━━ Source text ━━
In a recession, your job changes;
the first line of your job description now reads, Looking after your Job, which in our business means protecting
income and lifestyle. The foreign travel and restaurants are perks that some
speedily get accustomed to; in fact, the sense of entitlement can become acute when
we start living-off other people’s expense accounts - ask Charles Saatchi. PR
agencies are awash with tales of irate wine writers ringing-up in the middle of
the night to get their rooms changed because “the view isn’t a view, and the pool's too small to do lengths, if it
ever warmed-up here, that is!” When people tell me they want my job what they
really want is to sit in l’Arpège and Guy Savoy, though for my part, I’m never
at home in these surroundings; there will always be part of me stuck in the
Salford fish and chip shop where my family’s culinary roots were first put down.
The wine trade is in a mess.
After years of expansion, people are drinking less wine, and once you strip out
the Chancellor’s duty accelerator, they aren’t spending much more either.
Robert Joseph continues to offer a Gibbon-style analysis of this decline and is
fastidious and clear in his warning that if we don’t change our thinking now we won’t even be afforded the luxury
of repeating past mistakes.
Everyone has their theory as to what
went wrong - over-supply, cosy relationships between press and trade,
discounting – but in 30 years of growth, the UK wine trade failed to significantly
increase equity within the category, and most wine drinkers view the different
regions of production with a sense of equivalence that’s reinforced by an
alternating offer in which the World displays all its diversity at discounted
prices.
The situation is no better in the
on-trade. “Support” is needed to facilitate many listings, and support has
morphed from retros and incentives to upfront payments that have as many
noughts as those premium bond cheques whose winners used to be paraded on the ITN
news back in the 80s. Sommeliers can seem embarrassed at times, passing on the
corporate neediness of an unseen FD - “And this guy” they will tell you, “doesn’t
care if your Chablis is bigger than the other guy’s Petit Chablis, he just wants to
see the size of your wad.”
━━━
Answer these questions using the wine trade piece:
(a) Where were the writer's family's culinary roots first put down?
(b) Whose analysis of the decline is called "Gibbon-style"?
(c) Over how many years of growth did the UK wine trade fail to significantly increase equity within the category?
The data after this point has nothing to do with the wine trade piece.
━━ Information supplied ━━
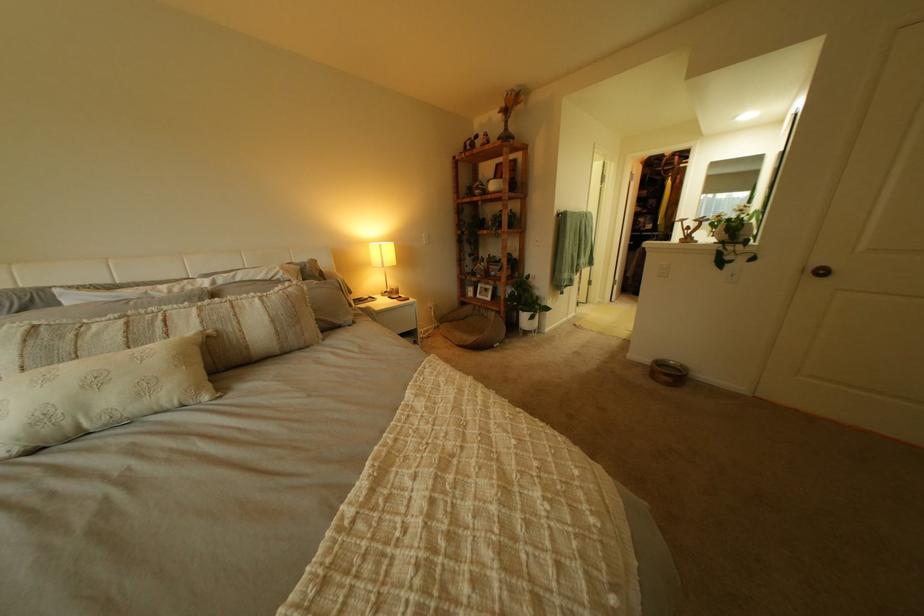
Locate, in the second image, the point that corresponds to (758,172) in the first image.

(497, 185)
━━━
» **Response area**:
(a) In a Salford fish and chip shop.
(b) Robert Joseph's.
(c) 30 years.